The news sent solar energy and electric vehicle stocks plummeting in a sell-off that placed Tesla (TSLA) below $900 for the first time since October. The stock closed down 3.5% at $899.94.
“When we think about Build Back Better, we are likely to face a fiscal cliff regardless last year with less fiscal spending than we’ve seen over the last two years,” Pandit also told Yahoo Finance Live. “But the Build Back Better bill was expected to be phased in over a number of years, so while it will be somewhat of a headwind for growth, I think it’s right now very much an indication of sentiment more than anything.”
Even with a holiday-shortened week of trading, investors are tuning into a packed economic release schedule.
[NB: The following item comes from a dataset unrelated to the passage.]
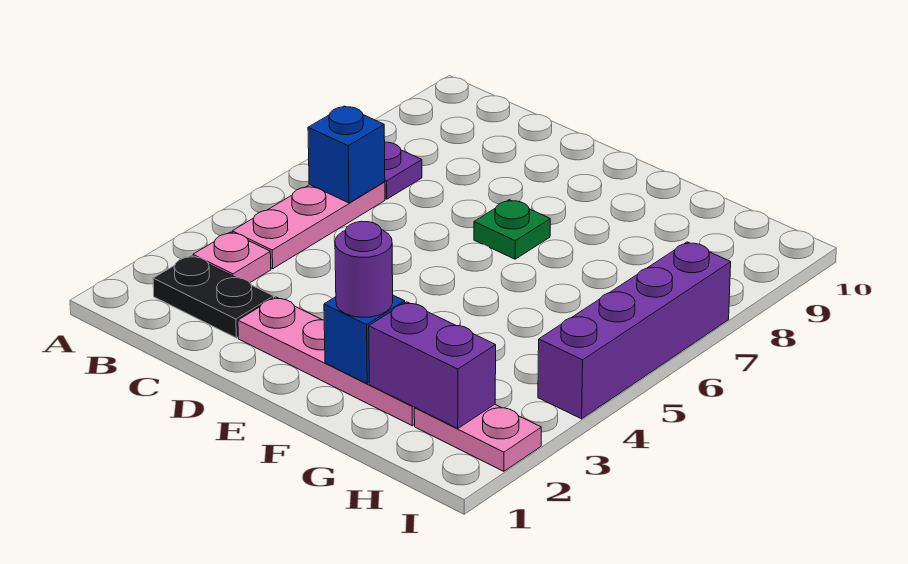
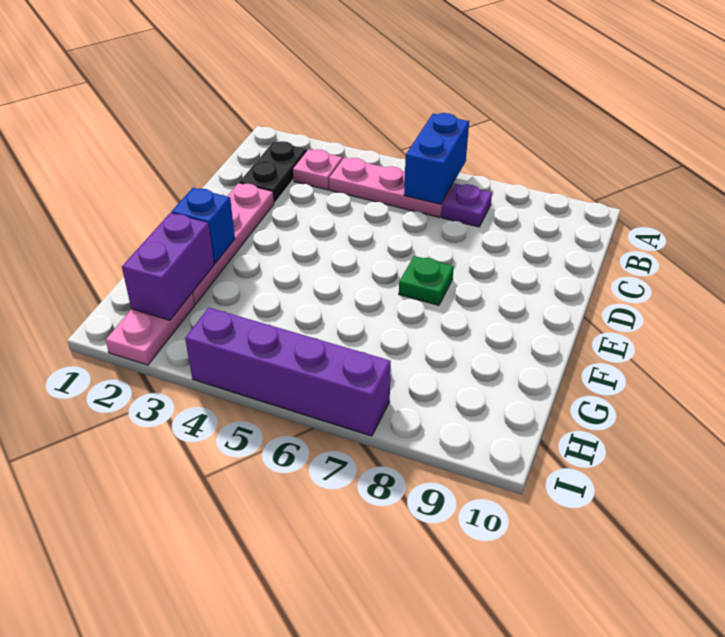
blue brick B6 level 2 -> blue brick A6:B6 level 2
purple round brick F2 level 3 -> none

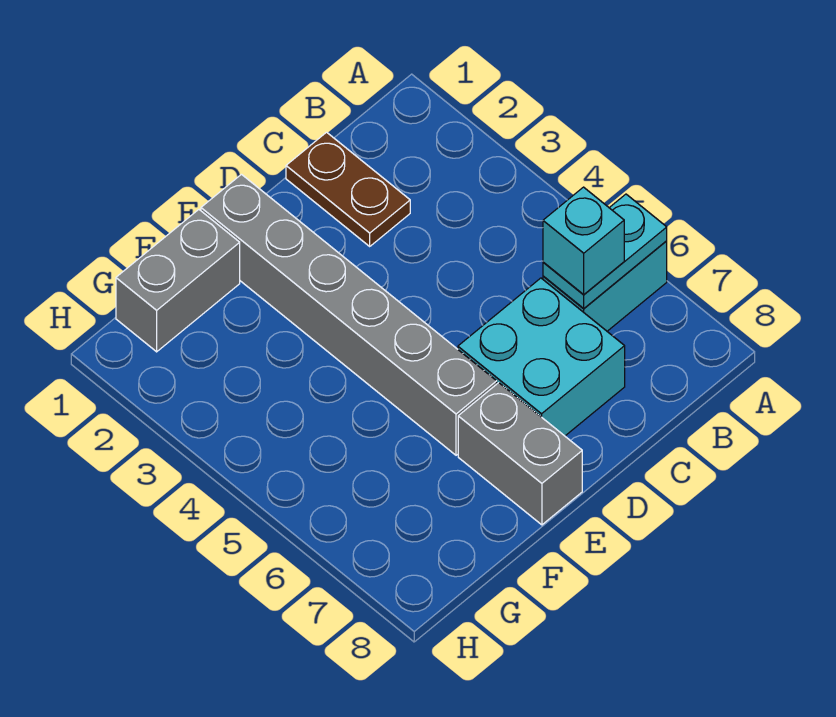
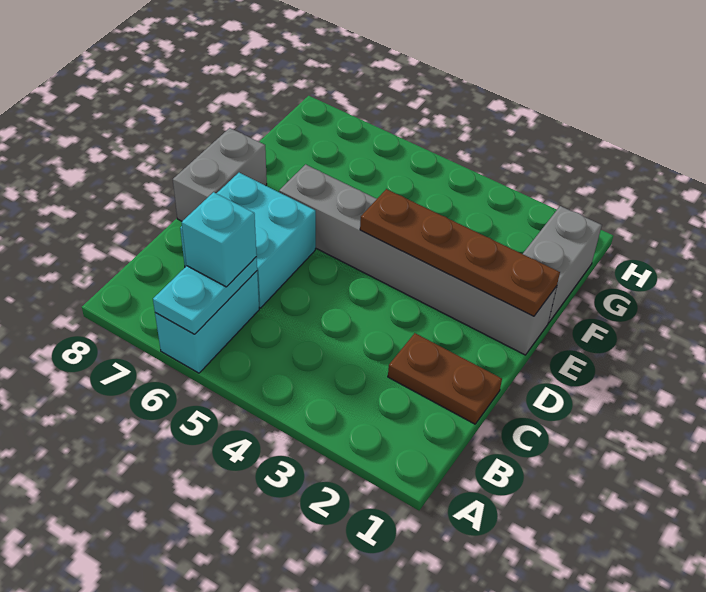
none -> brown plate E1:E4 level 2
grey brick E7:E8 level 1 -> grey brick D8:E8 level 1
The Conference Board is set to release its latest consumer confidence index on Wednesday, expected to show an only modest uptick for the month of December.
The Bureau of Economic Analysis will also publish fresh prints on Personal Consumption Expenditures (PCE) Thursday, a key measure of price changes in the economy. Consensus data compiled by Bloomberg showed PCE is projected to climb at a 0.6% month-over-month rate in November.
The new inflation data will be a central focus among investors in the coming days.
“There’s a number of headwinds coming at us now,” Oxbow Advisors managing partner Ted Oakley told Yahoo Finance Live. He said investors are pricing in “peak hawkishness” from the Federal Reserve and inflation.
“Lastly, you just had such a speculative market that it’s easy for it to start getting some selling,” he added.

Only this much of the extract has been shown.